Add a new table file: parm/product/bufr_ij_gfs_C96.txt for GFSv17 C96 testing.

Added a new capability to the BUFR package. The job priority is to read bufr_ij_gfs_${CASE}.txt. If the table file is not available, the code will automatically find the nearest neighbor grid point (i, j).

WalterKolczynski-NOAA · 2024-09-06T17:00:27Z

@WalterKolczynski-NOAA I committed some changes 5 minutes ago. I didn't realize you have approved the PR. Should I submit a new PR? My changes include:

Rename the following table files:
parm/product/bufr_ij13km.txt to bufr_ij_gfs_C768.txt
parm/product/bufr_ij9km.txt to bufr_ij_gfs_C1152.txt
Add a new table file: parm/product/bufr_ij_gfs_C96.txt for GFSv17 C96 testing.

Added a new capability to the BUFR package. The job priority is to read bufr_ij_gfs_${CASE}.txt. If the table file is not available, the code will automatically find the nearest neighbor grid point (i, j).

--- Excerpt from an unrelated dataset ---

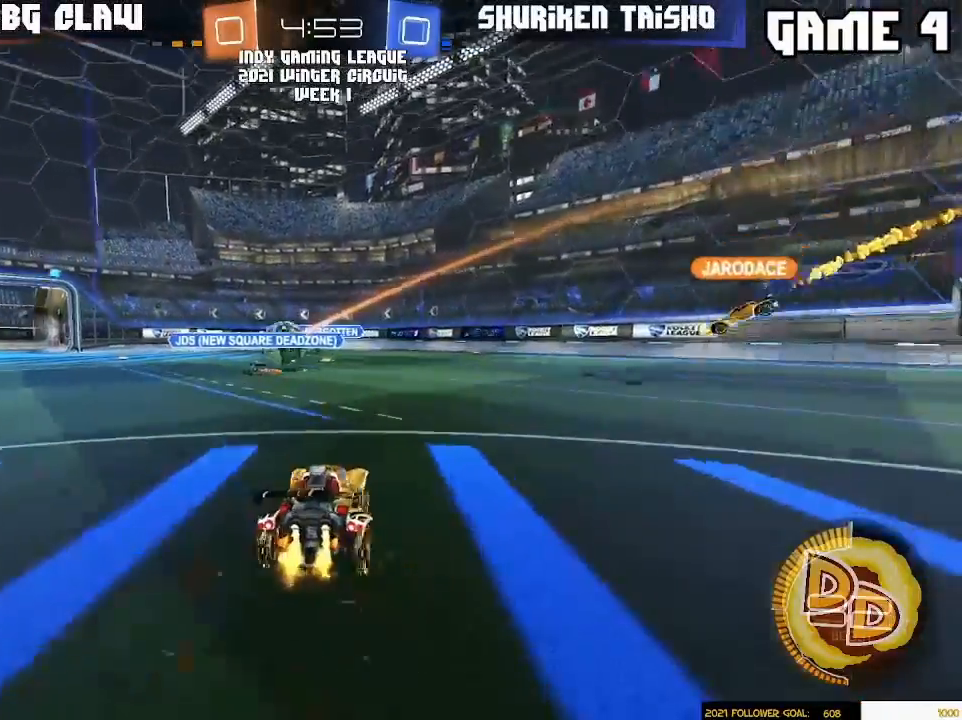
{"dt_ms": 500, "buttons": [], "left_stick": "right", "right_stick": "center", "events": [[33, "left_stick", "center"], [183, "left_stick", "left"], [333, "left_stick", "right"]]}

No, this PR is fine. I'm going to restart the CI, since it will likely fail anyway.

emcbot · 2024-09-06T17:04:09Z

CI Update on Wcoss2 at 09/06/24 05:04:08 PM
=================================================
PR:2853 Reset to Wcoss2-Ready by user and is now restarting CI tests
Driver PID: Requested termination of 182099 and children on dlogin03
Driver PID: has restarted as 109597 on dlogin03
No current experiments to cancel in PR: 2853 on Wcoss2

emcbot · 2024-09-06T17:04:49Z

CI Update on Wcoss2 at 09/06/24 05:04:48 PM
============================================
Cloning and Building global-workflow PR: 2853
with PID: 109597 on host: dlogin03

BoCui-NOAA · 2024-09-06T17:37:28Z

@WalterKolczynski-NOAA I have a question for the ppn setting, which is set to 21 now. This setting is based on running the C768 resolution. However, it may need adjustment for the C1152. Can we make this number flexible according to the resolution? The total number of nodes will also need to be adjusted.

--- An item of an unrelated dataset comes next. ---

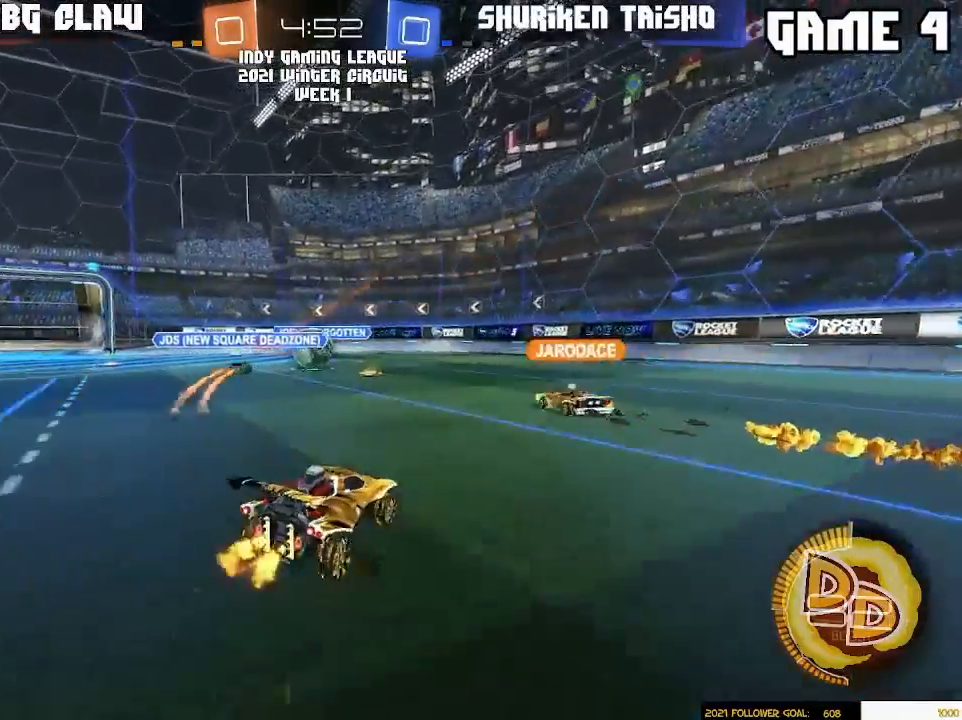
{"dt_ms": 500, "buttons": [], "left_stick": "right", "right_stick": "center", "events": []}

WalterKolczynski-NOAA · 2024-09-06T17:40:34Z

@WalterKolczynski-NOAA I have a question for the ppn setting, which is set to 21 now. This setting is based on running the C768 resolution. However, it may need adjustment for the C1152. Can we make this number flexible according to the resolution? The total number of nodes will also need to be adjusted.

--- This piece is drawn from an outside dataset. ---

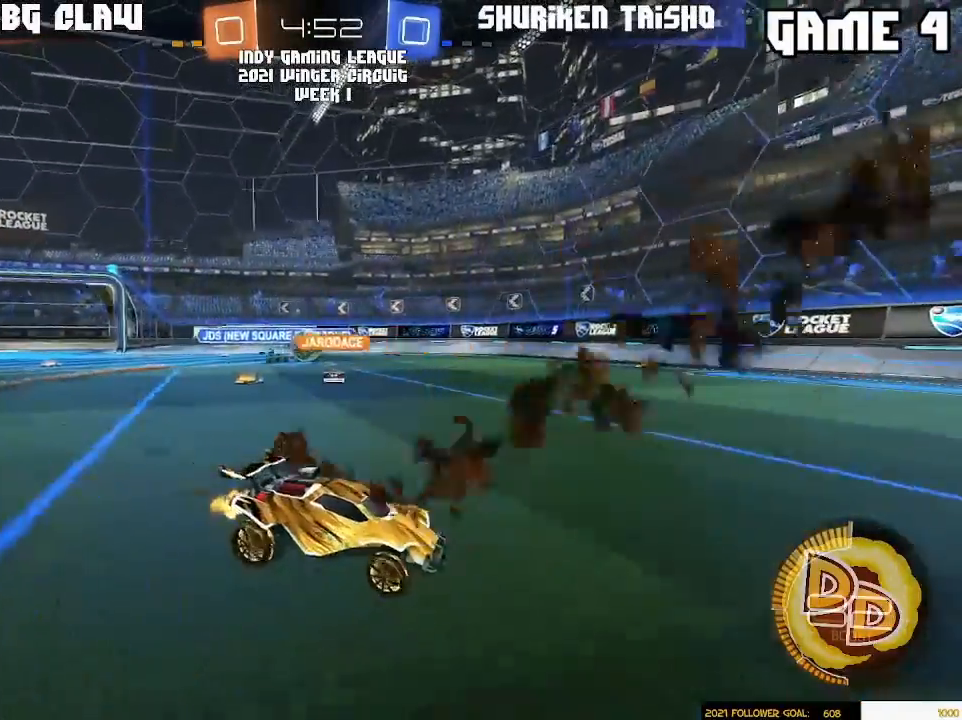
{"dt_ms": 500, "buttons": [], "left_stick": "center", "right_stick": "center", "events": [[17, "left_stick", "left"], [300, "left_stick", "center"]]}
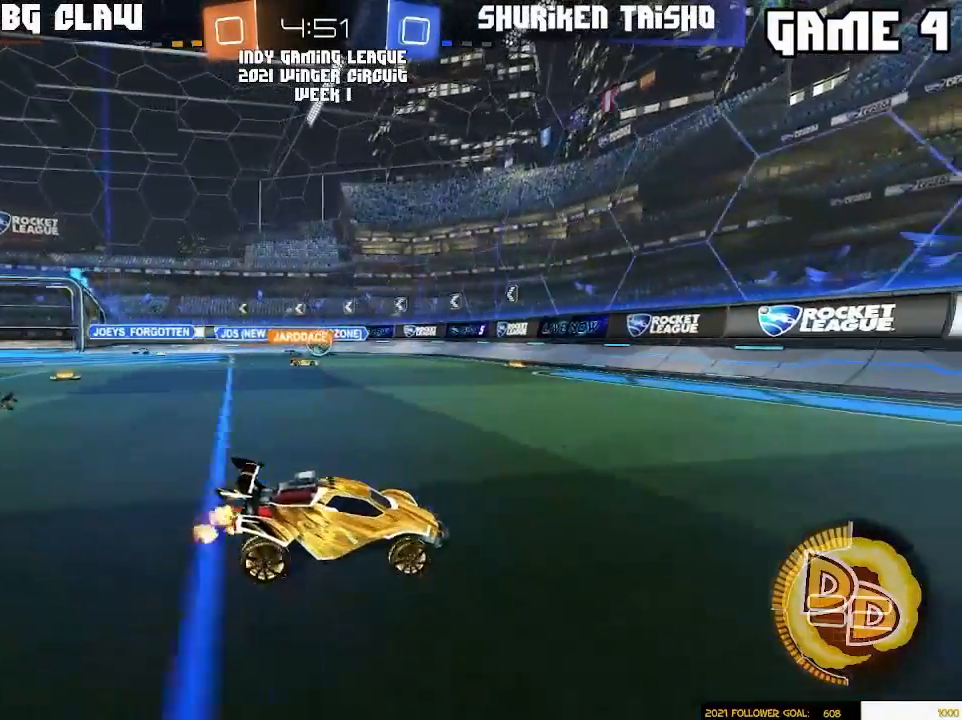
{"dt_ms": 500, "buttons": [], "left_stick": "right", "right_stick": "center", "events": [[33, "left_stick", "right"], [217, "left_stick", "center"], [500, "left_stick", "right"]]}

Yes, but let's explore that further and make a follow-up PR for that.

BoCui-NOAA · 2024-09-06T17:42:36Z

@WalterKolczynski-NOAA I have a question for the ppn setting, which is set to 21 now. This setting is based on running the C768 resolution. However, it may need adjustment for the C1152. Can we make this number flexible according to the resolution? The total number of nodes will also need to be adjusted.

Yes, but let's explore that further and make a follow-up PR for that.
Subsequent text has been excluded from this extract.